* [Exercise objective]: Using the records below, transcribe word for word the stretch from the line that contains "Difference, 16: 17 -> 19" through the line that contains "9_4_100: 0.0978 -> 0.0956", both end lines included, and nothing else.

* [Change detection data]:
---------------
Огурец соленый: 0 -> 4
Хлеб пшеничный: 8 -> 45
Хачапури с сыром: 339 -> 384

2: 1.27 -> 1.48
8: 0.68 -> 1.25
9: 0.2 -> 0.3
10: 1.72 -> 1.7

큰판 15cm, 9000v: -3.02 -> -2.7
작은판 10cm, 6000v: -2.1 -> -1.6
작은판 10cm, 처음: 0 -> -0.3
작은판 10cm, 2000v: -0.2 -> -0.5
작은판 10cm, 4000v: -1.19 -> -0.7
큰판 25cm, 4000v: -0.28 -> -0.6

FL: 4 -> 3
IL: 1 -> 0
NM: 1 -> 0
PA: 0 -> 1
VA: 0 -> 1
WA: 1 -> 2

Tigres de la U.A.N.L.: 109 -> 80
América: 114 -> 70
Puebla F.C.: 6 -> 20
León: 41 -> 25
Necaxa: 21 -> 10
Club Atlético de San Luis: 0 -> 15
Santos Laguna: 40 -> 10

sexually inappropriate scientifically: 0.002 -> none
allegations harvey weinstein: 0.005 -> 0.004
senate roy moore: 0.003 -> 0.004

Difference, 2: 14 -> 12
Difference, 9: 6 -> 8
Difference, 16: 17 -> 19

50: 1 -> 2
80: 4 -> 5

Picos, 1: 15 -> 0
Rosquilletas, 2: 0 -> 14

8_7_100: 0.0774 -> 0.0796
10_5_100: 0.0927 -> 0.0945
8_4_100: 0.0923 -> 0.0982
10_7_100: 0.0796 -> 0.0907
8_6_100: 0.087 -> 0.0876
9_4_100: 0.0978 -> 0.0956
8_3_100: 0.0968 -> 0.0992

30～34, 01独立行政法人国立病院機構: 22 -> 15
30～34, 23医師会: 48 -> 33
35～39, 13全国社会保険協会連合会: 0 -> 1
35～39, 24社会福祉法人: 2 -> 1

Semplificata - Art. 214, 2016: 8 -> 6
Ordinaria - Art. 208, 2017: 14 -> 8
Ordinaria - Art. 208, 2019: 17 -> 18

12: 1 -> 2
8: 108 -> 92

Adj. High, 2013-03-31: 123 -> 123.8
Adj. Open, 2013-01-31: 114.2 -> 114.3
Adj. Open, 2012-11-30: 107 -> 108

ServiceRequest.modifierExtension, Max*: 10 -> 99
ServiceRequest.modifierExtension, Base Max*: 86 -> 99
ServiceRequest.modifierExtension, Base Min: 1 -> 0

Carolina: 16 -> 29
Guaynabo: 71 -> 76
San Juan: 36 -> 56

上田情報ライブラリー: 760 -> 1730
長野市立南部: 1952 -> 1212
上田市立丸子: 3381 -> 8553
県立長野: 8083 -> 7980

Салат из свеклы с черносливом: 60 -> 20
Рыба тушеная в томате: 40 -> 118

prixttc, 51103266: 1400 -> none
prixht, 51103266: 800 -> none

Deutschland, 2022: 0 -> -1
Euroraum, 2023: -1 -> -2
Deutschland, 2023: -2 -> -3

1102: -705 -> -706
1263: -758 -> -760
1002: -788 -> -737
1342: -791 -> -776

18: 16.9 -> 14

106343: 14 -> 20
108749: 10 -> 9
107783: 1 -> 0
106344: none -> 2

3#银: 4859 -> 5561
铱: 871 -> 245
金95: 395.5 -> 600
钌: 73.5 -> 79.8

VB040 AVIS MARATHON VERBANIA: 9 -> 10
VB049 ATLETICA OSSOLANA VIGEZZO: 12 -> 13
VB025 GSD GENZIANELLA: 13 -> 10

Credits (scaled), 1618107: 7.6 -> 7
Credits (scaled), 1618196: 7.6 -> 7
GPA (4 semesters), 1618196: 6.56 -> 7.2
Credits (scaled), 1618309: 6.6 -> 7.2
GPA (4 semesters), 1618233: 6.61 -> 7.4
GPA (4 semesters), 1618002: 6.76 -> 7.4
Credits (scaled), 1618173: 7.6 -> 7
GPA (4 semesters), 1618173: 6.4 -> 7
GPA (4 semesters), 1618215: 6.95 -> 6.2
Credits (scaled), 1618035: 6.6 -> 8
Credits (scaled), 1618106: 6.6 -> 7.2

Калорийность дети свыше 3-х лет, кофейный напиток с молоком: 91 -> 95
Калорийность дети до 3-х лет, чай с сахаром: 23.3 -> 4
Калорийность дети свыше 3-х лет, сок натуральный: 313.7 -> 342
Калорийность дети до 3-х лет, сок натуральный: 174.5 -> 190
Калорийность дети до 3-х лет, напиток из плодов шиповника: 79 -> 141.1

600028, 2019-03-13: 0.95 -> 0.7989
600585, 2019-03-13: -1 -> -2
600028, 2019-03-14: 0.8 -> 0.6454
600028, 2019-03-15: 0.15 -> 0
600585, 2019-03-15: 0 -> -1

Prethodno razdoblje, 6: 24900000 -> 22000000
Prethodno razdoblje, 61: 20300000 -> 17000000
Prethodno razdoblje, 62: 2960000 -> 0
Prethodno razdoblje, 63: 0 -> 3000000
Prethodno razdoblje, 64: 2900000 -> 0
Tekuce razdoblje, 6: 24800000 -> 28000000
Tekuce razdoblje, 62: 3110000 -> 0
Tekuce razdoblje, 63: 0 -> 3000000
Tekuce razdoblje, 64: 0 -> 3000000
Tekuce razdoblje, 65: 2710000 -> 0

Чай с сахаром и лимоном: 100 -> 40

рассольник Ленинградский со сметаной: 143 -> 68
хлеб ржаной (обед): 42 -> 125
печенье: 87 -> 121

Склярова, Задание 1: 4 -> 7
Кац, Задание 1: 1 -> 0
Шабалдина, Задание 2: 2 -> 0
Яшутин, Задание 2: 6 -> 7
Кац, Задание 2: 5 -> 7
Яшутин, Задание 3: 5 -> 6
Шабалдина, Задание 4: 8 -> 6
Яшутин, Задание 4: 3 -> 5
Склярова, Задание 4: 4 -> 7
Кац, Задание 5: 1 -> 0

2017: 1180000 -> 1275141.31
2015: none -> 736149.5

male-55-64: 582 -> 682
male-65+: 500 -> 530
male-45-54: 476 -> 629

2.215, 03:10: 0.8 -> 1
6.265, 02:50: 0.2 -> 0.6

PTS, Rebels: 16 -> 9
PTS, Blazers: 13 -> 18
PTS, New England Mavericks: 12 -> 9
---------------
* [Response to the exercise]:
Difference, 16: 17 -> 19

50: 1 -> 2
80: 4 -> 5

Picos, 1: 15 -> 0
Rosquilletas, 2: 0 -> 14

8_7_100: 0.0774 -> 0.0796
10_5_100: 0.0927 -> 0.0945
8_4_100: 0.0923 -> 0.0982
10_7_100: 0.0796 -> 0.0907
8_6_100: 0.087 -> 0.0876
9_4_100: 0.0978 -> 0.0956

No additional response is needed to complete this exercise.